At the Friends of Nelson public meeting on June 30, 2019, Anne Witt, a Geohazards Geologist from the Virginia Department of Mines, Minerals and Energy, presented her preliminary work on a VDEM-FEMA Pre-Disaster Mitigation Grant Project. This project is to develop a risk assessment of landslides in western Albemarle and Nelson counties based on previous landslide events that occurred largely during Hurricane Camille, and utilizes remote sensing of landslides in the study area using LIDAR (Light Detection and Ranging) scanning technology.
Friends of Nelson Board Member Jim Bolton has used some of Witt’s findings, including maps and LIDAR images, in his August 2, 2019, letter to FERC, filed as a Motion to Intervene.

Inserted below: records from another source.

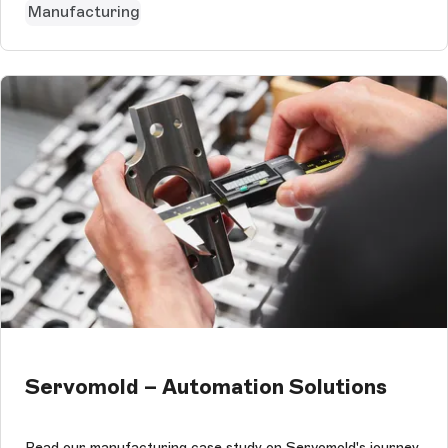
Manufacturing
Servomold – Automation Solutions
Read our manufacturing case study on Servomold's journey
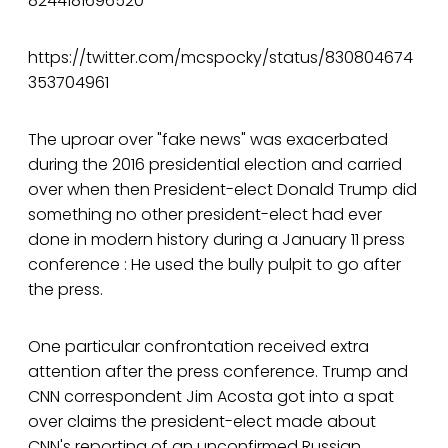
8244181696520
https://twitter.com/mcspocky/status/830804674
353704961
The uproar over "fake news" was exacerbated
during the 2016 presidential election and carried
over when then President-elect Donald Trump did
something no other president-elect had ever
done in modern history during a January 11 press
conference : He used the bully pulpit to go after
the press.
One particular confrontation received extra
attention after the press conference. Trump and
CNN correspondent Jim Acosta got into a spat
over claims the president-elect made about
CNN's reporting of an unconfirmed Russian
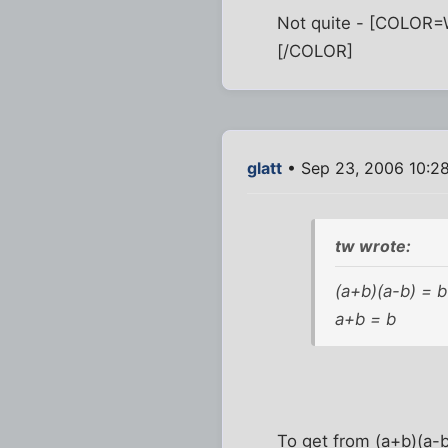
Not quite - [COLOR=Wh
[/COLOR]
glatt
• Sep 23, 2006 10:2
tw wrote:
(a+b)(a-b) = b
a+b = b
To get from (a+b)(a-b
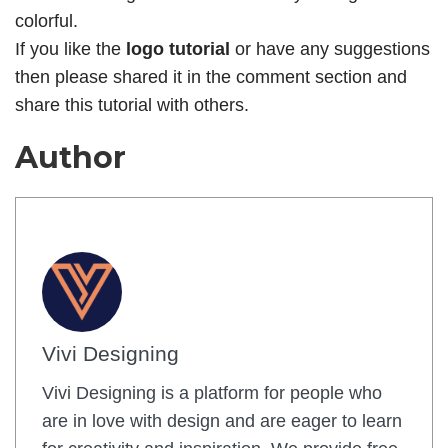
colorful.
If you like the
logo tutorial
or have any suggestions
then please shared it in the comment section and
share this tutorial with others.
Author
Vivi Designing
Vivi Designing is a platform for people who
are in love with design and are eager to learn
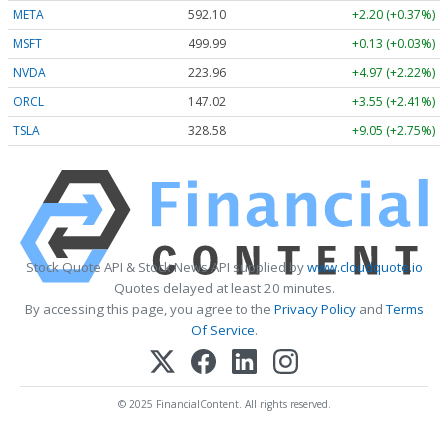
META
592.10
+2.20 (+0.37%)
MSFT
499.99
+0.13 (+0.03%)
NVDA
223.96
+4.97 (+2.22%)
ORCL
147.02
+3.55 (+2.41%)
TSLA
328.58
+9.05 (+2.75%)
Stock Quote API & Stock News API supplied by
www.cloudquote.io
Quotes delayed at least 20 minutes.
By accessing this page, you agree to the
Privacy Policy
and
Terms
Of Service
.
© 2025 FinancialContent. All rights reserved.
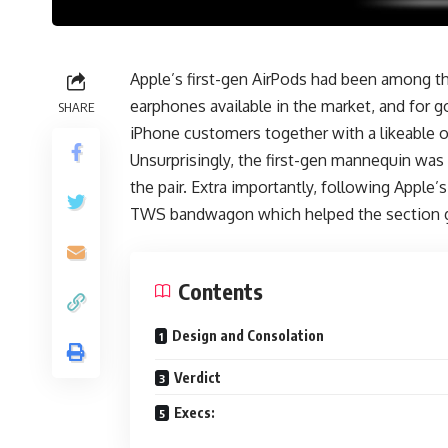
Apple’s first-gen AirPods had been among 
earphones available in the market, and for 
SHARE
iPhone customers together with a likeable o
Unsurprisingly, the first-gen mannequin was
the pair. Extra importantly, following Appl
TWS bandwagon which helped the section 
Contents
Design and Consolation
Verdict
Execs:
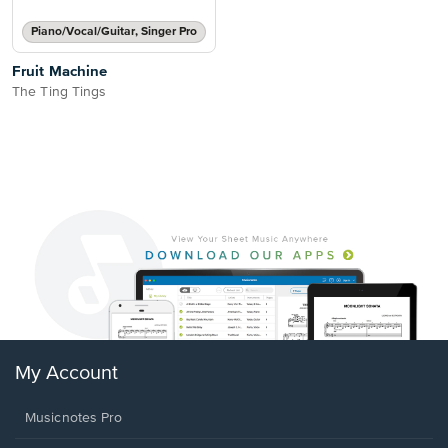
Piano/Vocal/Guitar, Singer Pro
Fruit Machine
The Ting Tings
My Account
Musicnotes Pro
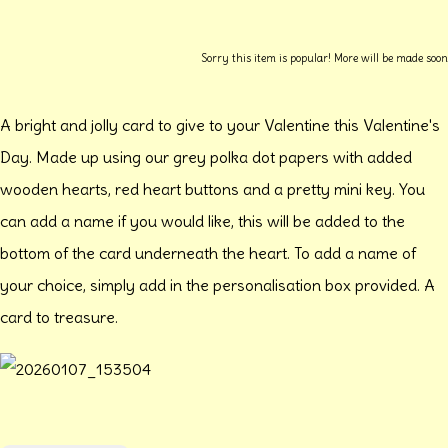
Sorry this item is popular! More will be made soon
A bright and jolly card to give to your Valentine this Valentine's
Day. Made up using our grey polka dot papers with added
wooden hearts, red heart buttons and a pretty mini key. You
can add a name if you would like, this will be added to the
bottom of the card underneath the heart. To add a name of
your choice, simply add in the personalisation box provided. A
card to treasure.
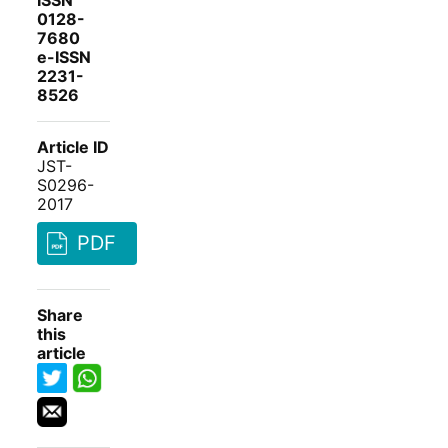
ISSN
0128-
7680
e-ISSN
2231-
8526
Article ID
JST-
S0296-
2017
PDF
Share
this
article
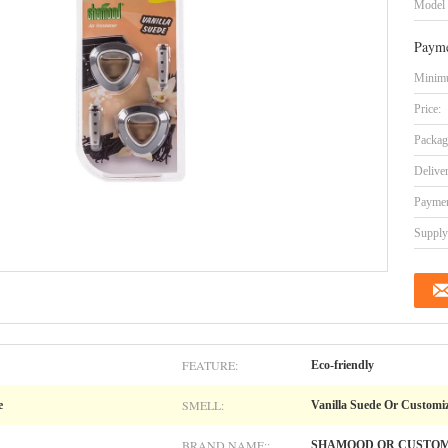
Model
Payme
Minimu
Price:
Packag
Delive
Paymen
Supply 
FEATURE:
Eco-friendly
SMELL:
e
Vanilla Suede Or Customi
BRAND NAME::
SHAMOOD OR CUSTO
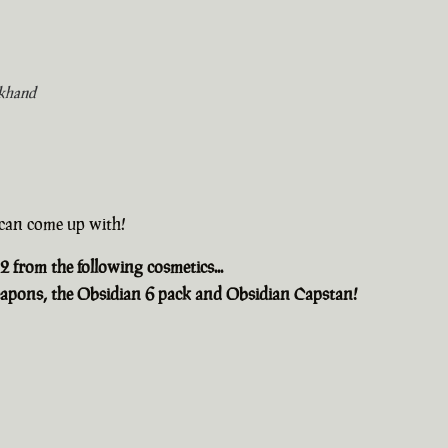
khand
u can come up with!
2 from the following cosmetics...
apons, the Obsidian 6 pack and Obsidian Capstan!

He says, “Clearly, these new data render the claim made in the FEIS, that ‘Atlantic incorporated a route alternative (the East of Lovingston Major Route Alternative) to avoid the debris flows and other features identified by the USGS,’ substantially less accurate (and potentially more misleading) than previously thought, and in fact, function to reinforce the already convincing evidence summarized above that the conclusions of the EIS are flawed, and that rather than avoiding them, the current route cuts directly through some of the areas of highest density of debris slides and flows.”
Bolton states in his conclusion that “the risk to public safety is significantly exacerbated when pipeline projects are constructed through areas of steep slopes, especially those that have historically experienced major soil slippage, and it is increasingly apparent that the analysis of the evidence in the EIS regarding the threat for increased debris flow activity along the ACP’s route through Nelson County, and other areas of similar terrain, is both incomplete and seriously flawed. Furthermore, the appearance of new data showing that the pre-existing disturbance of soils covering the steep terrain of Nelson County may actually be even more prevalent than thought previously, must amount to additional grounds for reconsideration of the ACP’s permit of public necessity and convenience. The Commission is therefore called upon not only to take any time that may be required to thoroughly revisit this situation, but also to review, on an ongoing basis, any emerging data that are relevant, and to take them, and their implications for public safety, into account in any subsequent decisions that may become appropriate and/or necessary in the future, and especially in any consideration of alternate routing that may be made necessary by subsequent court decisions.”